§ **Your objective**
Please read the forum posts: which reformation year does the man on the bridge give as his church's?

§ **Excerpt to read**
□ □ □ □

Posted: Wed Aug 16, 2006 1:02 am
by legspin
A man joins a very exclusive nudist colony. On his first day there he takes off his clothes and starts to wander around. A gorgeous blonde walks by, and the man immediately gets an erection.
The woman notices his erection, comes over to him and says, "Did you call for me?"
The man replies, "No, what do you mean?"
She says, "You must be new here. Let me explain. It's a rule here that if you get an erection, it implies you called for me."
Smiling, she leads him to the side of the swimming pool, lies down on a towel, eagerly pulls him to her and happily lets him have his way with her.
Later, the man continues to explore the colony's facilities. He enters the sauna and as he sits down, he farts.
Within minutes a huge, hairy man lumbers out of the steam room toward him, "Did you call for me? " says the hairy man.
"No, what do you mean? " says the newcomer.
"It's a rule that if you fart, it implies that you called for me."
The huge man spins him around, bends him over a bench and has his way with him.
The newcomer staggers back to the colony office, where he is greeted by the smiling, naked receptionist, "May I help you?" she says.
The man yells, "Here's my membership card. You can have the key back and you can keep the $500 membership fee."
"But, Sir, "she replies, "you've only been here for a few hours. You haven't had the chance to see all our facilities."
The man replies, "Listen lady, I'm 68 years old. I only get an erection once a month. I fart 15 times a day. I'm outta here."
re
Posted: Thu Aug 17, 2006 6:03 pm
by Shrineboy
A journalist asks Paul McCartney if he'll ever go down on one knee again.
Paul replies 'I'd rather you called her Heather.'
Posted: Sat Aug 19, 2006 12:47 am
by legspin
I was walking across a bridge one day, and I saw a man standing on the edge, about to jump off.
So I ran over and said, "Stop! Don't do it!"
"Why shouldn't I?" he said.
I said, "Well, there's so much to live for!"
He said, "Like what?"
I said, "Well, are you religious or atheist?"
He said, "Religious."
I said, "Me too! Are your Christian or Buddhist?"
He said, "Christian."
I said, "Me too! Are you Catholic or Protestant?"
He said, "Protestant."
I said, Me too! Are your Episcopalian or Baptist?
He said, "Baptist!"
I said, "Wow! Me too! Are your Baptist Church of God or Baptist Church of the Lord?
He said, Baptist Church of God!"
I said, "Me too! Are your Original Baptist Church of God or are you Reformed Baptist Church of God?"
He said, "Reformed Baptist Church of God!"
I said, "Me too! Are you Reformed Baptist Church of God, Reformation of 1879, or Reformed Baptist Church of God, Reformation of 1915?"
He said, "Reformed Baptist Church of God, Reformation of 1915!"
I said, "Die, heretic scum!"
and pushed him off.

□ □ □ □

Records from a dataset:
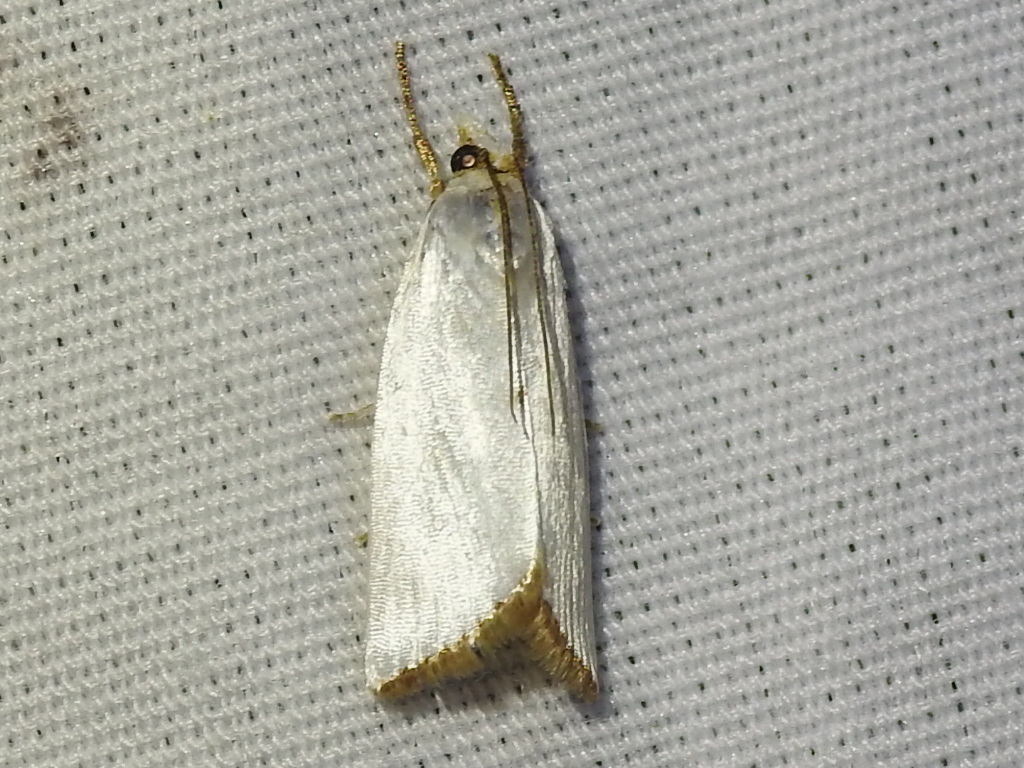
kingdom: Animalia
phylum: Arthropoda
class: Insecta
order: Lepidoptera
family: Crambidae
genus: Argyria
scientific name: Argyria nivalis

□ □ □ □

§ **Result for this exercise**
1915